Copy out every one of the lines below word for word, leaving out the pictures.

··· Excerpted data

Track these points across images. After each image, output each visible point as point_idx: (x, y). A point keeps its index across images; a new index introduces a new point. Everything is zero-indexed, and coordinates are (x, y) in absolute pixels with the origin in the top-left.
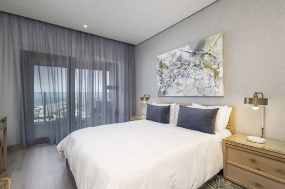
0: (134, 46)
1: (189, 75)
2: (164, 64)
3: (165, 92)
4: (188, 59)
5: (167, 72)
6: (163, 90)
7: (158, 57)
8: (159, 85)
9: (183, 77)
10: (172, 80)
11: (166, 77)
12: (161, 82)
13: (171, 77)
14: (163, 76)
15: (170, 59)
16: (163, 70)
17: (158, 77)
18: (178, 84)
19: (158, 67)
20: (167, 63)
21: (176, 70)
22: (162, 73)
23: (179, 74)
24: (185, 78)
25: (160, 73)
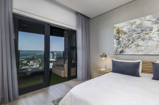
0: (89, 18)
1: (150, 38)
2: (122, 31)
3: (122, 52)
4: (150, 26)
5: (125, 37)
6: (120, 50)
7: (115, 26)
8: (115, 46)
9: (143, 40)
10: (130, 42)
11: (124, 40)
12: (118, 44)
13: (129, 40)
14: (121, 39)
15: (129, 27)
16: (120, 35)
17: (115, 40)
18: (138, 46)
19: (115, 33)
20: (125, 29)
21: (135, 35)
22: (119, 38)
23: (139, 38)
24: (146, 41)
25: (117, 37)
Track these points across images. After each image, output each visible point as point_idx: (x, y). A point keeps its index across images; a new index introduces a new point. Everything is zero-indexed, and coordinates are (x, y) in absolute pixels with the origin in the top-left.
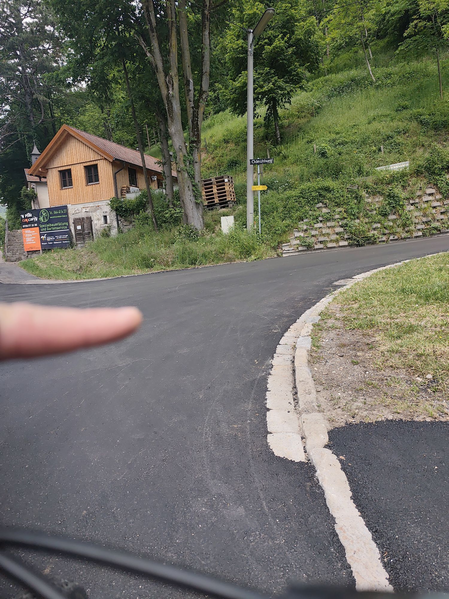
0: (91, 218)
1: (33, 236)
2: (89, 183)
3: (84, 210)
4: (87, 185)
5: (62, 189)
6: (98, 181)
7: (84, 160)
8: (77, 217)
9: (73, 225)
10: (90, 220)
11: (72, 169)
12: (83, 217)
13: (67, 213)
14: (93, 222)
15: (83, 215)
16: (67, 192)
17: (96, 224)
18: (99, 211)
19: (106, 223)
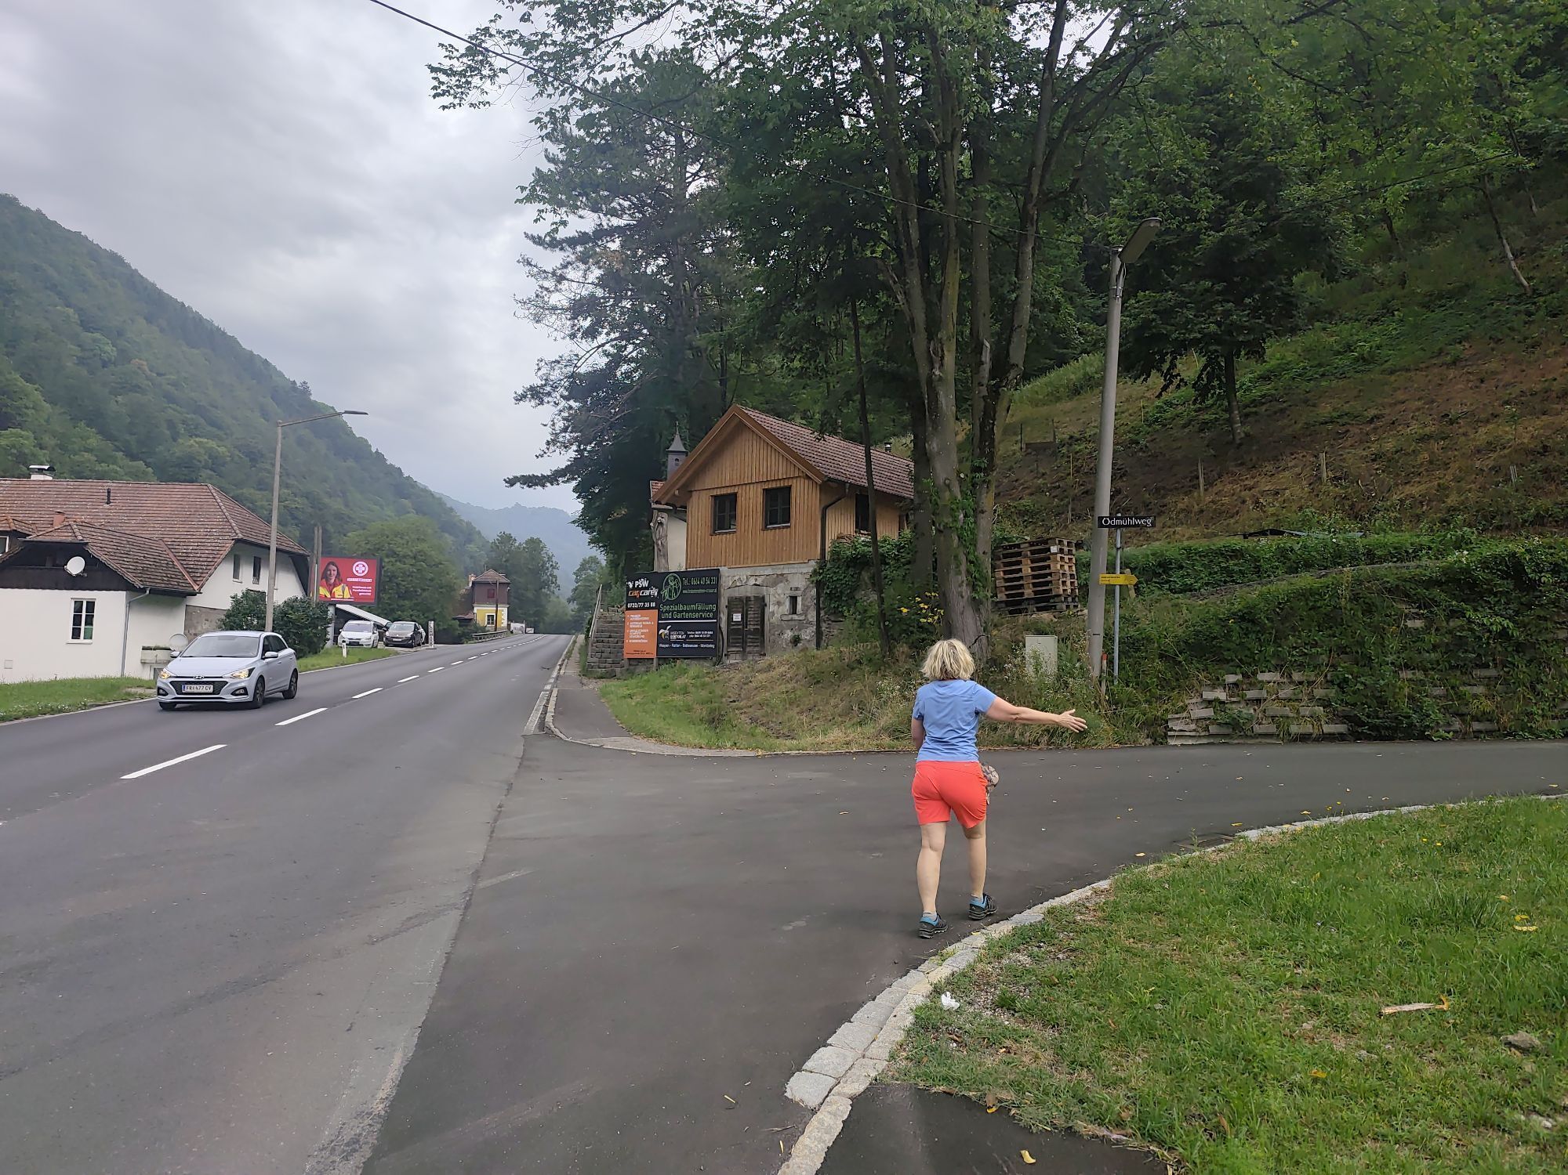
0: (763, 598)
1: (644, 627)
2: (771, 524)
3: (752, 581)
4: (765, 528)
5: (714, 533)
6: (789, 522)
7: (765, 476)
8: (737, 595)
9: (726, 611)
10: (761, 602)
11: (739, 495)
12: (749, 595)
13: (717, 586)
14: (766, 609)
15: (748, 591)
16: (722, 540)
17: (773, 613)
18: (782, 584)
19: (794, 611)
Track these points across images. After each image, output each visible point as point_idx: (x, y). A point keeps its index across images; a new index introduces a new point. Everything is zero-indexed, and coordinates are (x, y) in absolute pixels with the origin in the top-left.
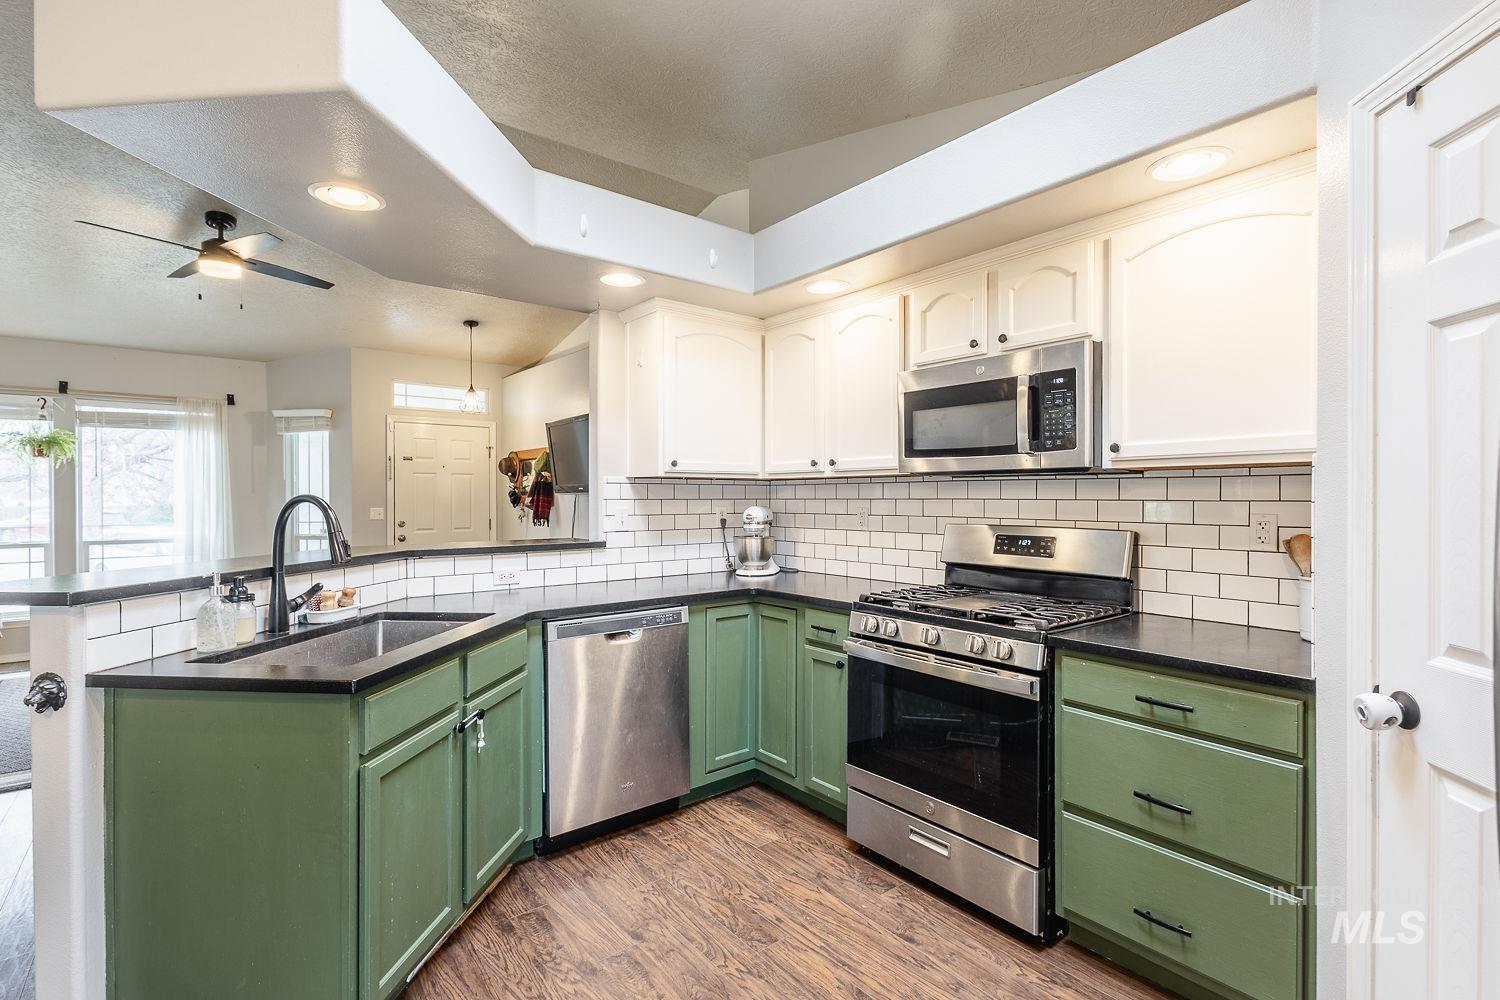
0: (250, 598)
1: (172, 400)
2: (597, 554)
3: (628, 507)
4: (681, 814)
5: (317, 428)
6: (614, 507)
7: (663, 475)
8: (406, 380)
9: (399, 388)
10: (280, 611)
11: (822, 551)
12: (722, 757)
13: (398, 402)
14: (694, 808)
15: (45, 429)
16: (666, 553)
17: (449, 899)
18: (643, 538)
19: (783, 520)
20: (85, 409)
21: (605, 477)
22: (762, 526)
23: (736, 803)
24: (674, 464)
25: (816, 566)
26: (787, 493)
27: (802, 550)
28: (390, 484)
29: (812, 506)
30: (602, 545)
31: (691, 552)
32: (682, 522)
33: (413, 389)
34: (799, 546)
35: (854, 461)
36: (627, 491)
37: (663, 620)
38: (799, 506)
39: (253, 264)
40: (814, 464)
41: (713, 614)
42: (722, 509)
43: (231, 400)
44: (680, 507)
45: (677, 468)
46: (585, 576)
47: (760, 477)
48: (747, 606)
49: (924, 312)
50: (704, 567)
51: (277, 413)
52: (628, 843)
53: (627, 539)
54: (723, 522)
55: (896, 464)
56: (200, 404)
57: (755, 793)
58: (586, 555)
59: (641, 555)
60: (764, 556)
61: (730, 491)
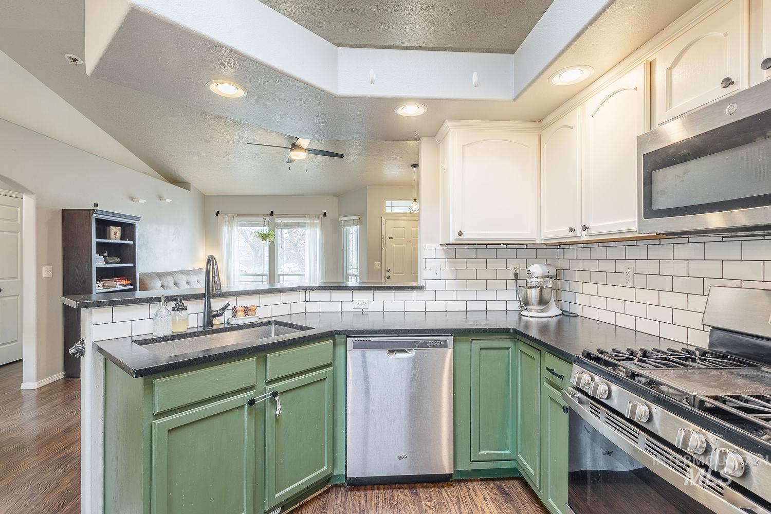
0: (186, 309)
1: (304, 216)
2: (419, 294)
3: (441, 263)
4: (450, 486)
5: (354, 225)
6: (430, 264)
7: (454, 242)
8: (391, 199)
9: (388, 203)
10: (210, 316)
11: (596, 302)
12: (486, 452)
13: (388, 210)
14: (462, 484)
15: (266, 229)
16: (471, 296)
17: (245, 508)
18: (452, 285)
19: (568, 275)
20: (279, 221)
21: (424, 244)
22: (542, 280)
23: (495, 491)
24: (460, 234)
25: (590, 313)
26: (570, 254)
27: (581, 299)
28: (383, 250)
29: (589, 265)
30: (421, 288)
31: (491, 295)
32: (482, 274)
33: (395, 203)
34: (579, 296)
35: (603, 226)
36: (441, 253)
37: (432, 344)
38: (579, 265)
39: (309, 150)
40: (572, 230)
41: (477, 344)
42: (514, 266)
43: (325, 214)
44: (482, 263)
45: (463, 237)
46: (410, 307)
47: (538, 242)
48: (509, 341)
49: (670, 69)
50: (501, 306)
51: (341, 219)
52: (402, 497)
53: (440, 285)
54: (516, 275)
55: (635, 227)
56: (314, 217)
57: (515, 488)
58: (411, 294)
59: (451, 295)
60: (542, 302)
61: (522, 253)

······

* [Exercise result]:
Track these points across images. After each image, output each visible point as point_idx: (x, y). A point keeps its index across images; a new index introduces a new point. Everything is zero-indexed, and coordinates are (x, y) in absolute pixels with the origin in the top-left.
0: (134, 46)
1: (189, 75)
2: (164, 64)
3: (165, 92)
4: (188, 59)
5: (167, 72)
6: (163, 90)
7: (158, 57)
8: (159, 85)
9: (183, 77)
10: (172, 80)
11: (166, 77)
12: (161, 82)
13: (171, 77)
14: (163, 76)
15: (170, 59)
16: (163, 70)
17: (158, 77)
18: (178, 84)
19: (158, 67)
20: (167, 63)
21: (176, 70)
22: (162, 73)
23: (179, 74)
24: (185, 78)
25: (160, 73)
0: (89, 18)
1: (150, 38)
2: (122, 31)
3: (122, 52)
4: (150, 26)
5: (125, 37)
6: (120, 50)
7: (115, 26)
8: (115, 46)
9: (143, 40)
10: (130, 42)
11: (124, 40)
12: (118, 44)
13: (129, 40)
14: (121, 39)
15: (129, 27)
16: (120, 35)
17: (115, 40)
18: (138, 46)
19: (115, 33)
20: (125, 29)
21: (135, 35)
22: (119, 38)
23: (139, 38)
24: (146, 41)
25: (117, 37)
Track these points across images. After each image, output each visible point as point_idx: (x, y). A point keeps its index across images; a new index introduces a new point. Everything is zero-indexed, and coordinates are (x, y) in absolute pixels with the origin in the top-left.
0: (91, 218)
1: (33, 236)
2: (89, 183)
3: (84, 210)
4: (87, 185)
5: (62, 189)
6: (98, 181)
7: (84, 160)
8: (77, 217)
9: (73, 225)
10: (90, 220)
11: (72, 169)
12: (83, 217)
13: (67, 213)
14: (93, 222)
15: (83, 215)
16: (67, 192)
17: (96, 224)
18: (99, 211)
19: (106, 223)
0: (763, 598)
1: (644, 627)
2: (771, 524)
3: (752, 581)
4: (765, 528)
5: (714, 533)
6: (789, 522)
7: (765, 476)
8: (737, 595)
9: (726, 611)
10: (761, 602)
11: (739, 495)
12: (749, 595)
13: (717, 586)
14: (766, 609)
15: (748, 591)
16: (722, 540)
17: (773, 613)
18: (782, 584)
19: (794, 611)
Track these points across images. After each image, output each visible point as point_idx: (x, y). A point keeps its index across images; a new index introduces a new point. Everything is zero-indexed, and coordinates are (x, y) in absolute pixels with the origin in the top-left.
0: (250, 598)
1: (172, 400)
2: (597, 554)
3: (628, 507)
4: (681, 814)
5: (317, 428)
6: (614, 507)
7: (663, 475)
8: (406, 380)
9: (399, 388)
10: (280, 611)
11: (822, 551)
12: (722, 757)
13: (398, 402)
14: (694, 808)
15: (45, 429)
16: (666, 553)
17: (449, 899)
18: (643, 538)
19: (783, 520)
20: (85, 409)
21: (605, 477)
22: (762, 526)
23: (736, 803)
24: (674, 464)
25: (816, 566)
26: (787, 493)
27: (802, 550)
28: (390, 484)
29: (812, 506)
30: (602, 545)
31: (691, 552)
32: (682, 522)
33: (413, 389)
34: (799, 546)
35: (854, 461)
36: (627, 491)
37: (663, 620)
38: (799, 506)
39: (253, 264)
40: (814, 464)
41: (713, 614)
42: (722, 509)
43: (231, 400)
44: (680, 507)
45: (677, 468)
46: (585, 576)
47: (760, 477)
48: (747, 606)
49: (924, 312)
50: (704, 567)
51: (277, 413)
52: (628, 843)
53: (627, 539)
54: (723, 522)
55: (896, 464)
56: (200, 404)
57: (755, 793)
58: (586, 555)
59: (641, 555)
60: (764, 556)
61: (730, 491)
0: (186, 309)
1: (304, 216)
2: (419, 294)
3: (441, 263)
4: (450, 486)
5: (354, 225)
6: (430, 264)
7: (454, 242)
8: (391, 199)
9: (388, 203)
10: (210, 316)
11: (596, 302)
12: (486, 452)
13: (388, 210)
14: (462, 484)
15: (266, 229)
16: (471, 296)
17: (245, 508)
18: (452, 285)
19: (568, 275)
20: (279, 221)
21: (424, 244)
22: (542, 280)
23: (495, 491)
24: (460, 234)
25: (590, 313)
26: (570, 254)
27: (581, 299)
28: (383, 250)
29: (589, 265)
30: (421, 288)
31: (491, 295)
32: (482, 274)
33: (395, 203)
34: (579, 296)
35: (603, 226)
36: (441, 253)
37: (432, 344)
38: (579, 265)
39: (309, 150)
40: (572, 230)
41: (477, 344)
42: (514, 266)
43: (325, 214)
44: (482, 263)
45: (463, 237)
46: (410, 307)
47: (538, 242)
48: (509, 341)
49: (670, 69)
50: (501, 306)
51: (341, 219)
52: (402, 497)
53: (440, 285)
54: (516, 275)
55: (635, 227)
56: (314, 217)
57: (515, 488)
58: (411, 294)
59: (451, 295)
60: (542, 302)
61: (522, 253)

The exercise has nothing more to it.